ESPE Abstracts

Introduction: Neonatal Diabetes Mellitus (NDM) is characterised by severe hyperglycaemia, usually diagnosed in the first 6 months of life. Genetic diagnosis helps distinguishing between its different causes and between transient (TNDM) and permanent (PNDM) forms, with repercussions on the therapeutic approach and follow-up.

Aim: Clinical and molecular characterisation of a series of NMD cases under endocrinological follow-up between 2014-2022.

Material and Methods: Descriptive, cross-sectional, multicentre study of 9 NDM cases genetically confirmed by targeted NGS panel. Detected variants were classified according to ACMG criteria and prioritised using confidence and quality criteria, coverage (20x bp >95%), allele frequency <1% (gnomAD controls, V2.1.1), impact ("missense", "nonsense", "frameshift", "splicing effect") and in silico prediction of pathogenicity (CADD V1.6, score > 20).

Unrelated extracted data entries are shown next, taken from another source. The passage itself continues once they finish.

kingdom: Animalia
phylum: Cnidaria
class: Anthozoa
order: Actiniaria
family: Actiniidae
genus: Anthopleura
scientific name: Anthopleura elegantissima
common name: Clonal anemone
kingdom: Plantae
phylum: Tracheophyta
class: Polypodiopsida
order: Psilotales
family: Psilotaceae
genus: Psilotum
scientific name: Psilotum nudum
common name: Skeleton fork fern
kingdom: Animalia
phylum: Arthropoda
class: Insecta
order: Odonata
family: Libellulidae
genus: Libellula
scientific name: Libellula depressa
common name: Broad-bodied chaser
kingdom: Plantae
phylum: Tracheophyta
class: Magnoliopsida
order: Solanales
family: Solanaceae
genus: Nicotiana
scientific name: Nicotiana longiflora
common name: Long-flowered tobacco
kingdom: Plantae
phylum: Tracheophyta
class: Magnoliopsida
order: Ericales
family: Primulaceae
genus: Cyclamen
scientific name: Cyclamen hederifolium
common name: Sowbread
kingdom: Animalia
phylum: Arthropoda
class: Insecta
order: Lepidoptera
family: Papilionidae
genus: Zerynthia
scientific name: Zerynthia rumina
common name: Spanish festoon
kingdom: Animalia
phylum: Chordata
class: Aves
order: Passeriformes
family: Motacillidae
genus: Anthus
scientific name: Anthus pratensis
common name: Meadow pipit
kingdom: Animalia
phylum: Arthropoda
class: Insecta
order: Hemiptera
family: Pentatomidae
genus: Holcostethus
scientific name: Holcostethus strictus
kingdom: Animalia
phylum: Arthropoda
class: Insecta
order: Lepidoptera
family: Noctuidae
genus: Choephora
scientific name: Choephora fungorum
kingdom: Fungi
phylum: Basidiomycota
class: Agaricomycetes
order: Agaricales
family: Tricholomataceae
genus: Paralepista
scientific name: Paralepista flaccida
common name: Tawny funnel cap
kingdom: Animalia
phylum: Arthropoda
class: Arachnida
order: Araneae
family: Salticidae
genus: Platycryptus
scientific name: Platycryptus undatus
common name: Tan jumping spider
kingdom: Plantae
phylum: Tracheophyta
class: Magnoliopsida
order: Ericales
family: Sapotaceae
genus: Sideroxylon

Results: 3/9 presented with Martinez-Frias Syndrome (MFS) caused by the homozygous RFX6 p.(Arg181Trp) founder pathogenic variant, product of consanguineous parents. All presented PNDM, IUGR, polyhydramnios, intestinal atresia and malrotation, vesicular agenesis, pancreatic hypoplasia, bile duct dilatation and cholestasis. The single survivor received a multivisceral transplant at age 20 months. 2/9 presented pathogenic variants in ABCC8: p.(Arg1379Ser) in an infant born at 33 weeks with BW 1490g, with persistent hyperglycaemias at two weeks of life, and p.(Ile1268Phe)(Ala1264Val) in compound heterozygosity in the second one. 2/9 presented likely pathogenic heterozygous variants in KCNJ11: p.(Trp68Cys), in a 57-day-old infant with hyperglycaemia, 849mg/dL, and ketonemia (up to 4.6 mmol/L), history of prematurity and IUGR, who was treated with continuous insulin perfusion (currently on sulphonylureas). The second case, a girl born to a mother with pregestational DM, presented the p.(Arg50Gln) with glycaemia of 153mg/dL at 3 days of life. 1/9 had NDM due to paternal uniparental disomy of chromosome 6 (preterm newborn, 31+6 weeks + IUGR), and finally, 1/9 presented NDM associated with a complete heterozygous HNF1B deletion with prenatal diagnosis of bilateral cystic renal dysplasia and persistent hypomagnesaemia.

Conclusions: Channelopathies, associated with mutations in ABCC8, coding for the SUR1 subunit of the K+ channel, and KCNJ11, coding for the Kir6.2 subunit, represent the most frequent molecular bases of NDM in our cohort. In consanguineous families with an association of PNDM and bilio-hepato-pancreatic malformations, MFS must be considered. Multivisceral transplantation is the only treatment capable of changing the fatal course of MFS. We report the fourth case of PNDM associated with a HNF1B variant, so its analysis should be included in NGS panels and assessment of the genitourinary tract and magnesaemia performed.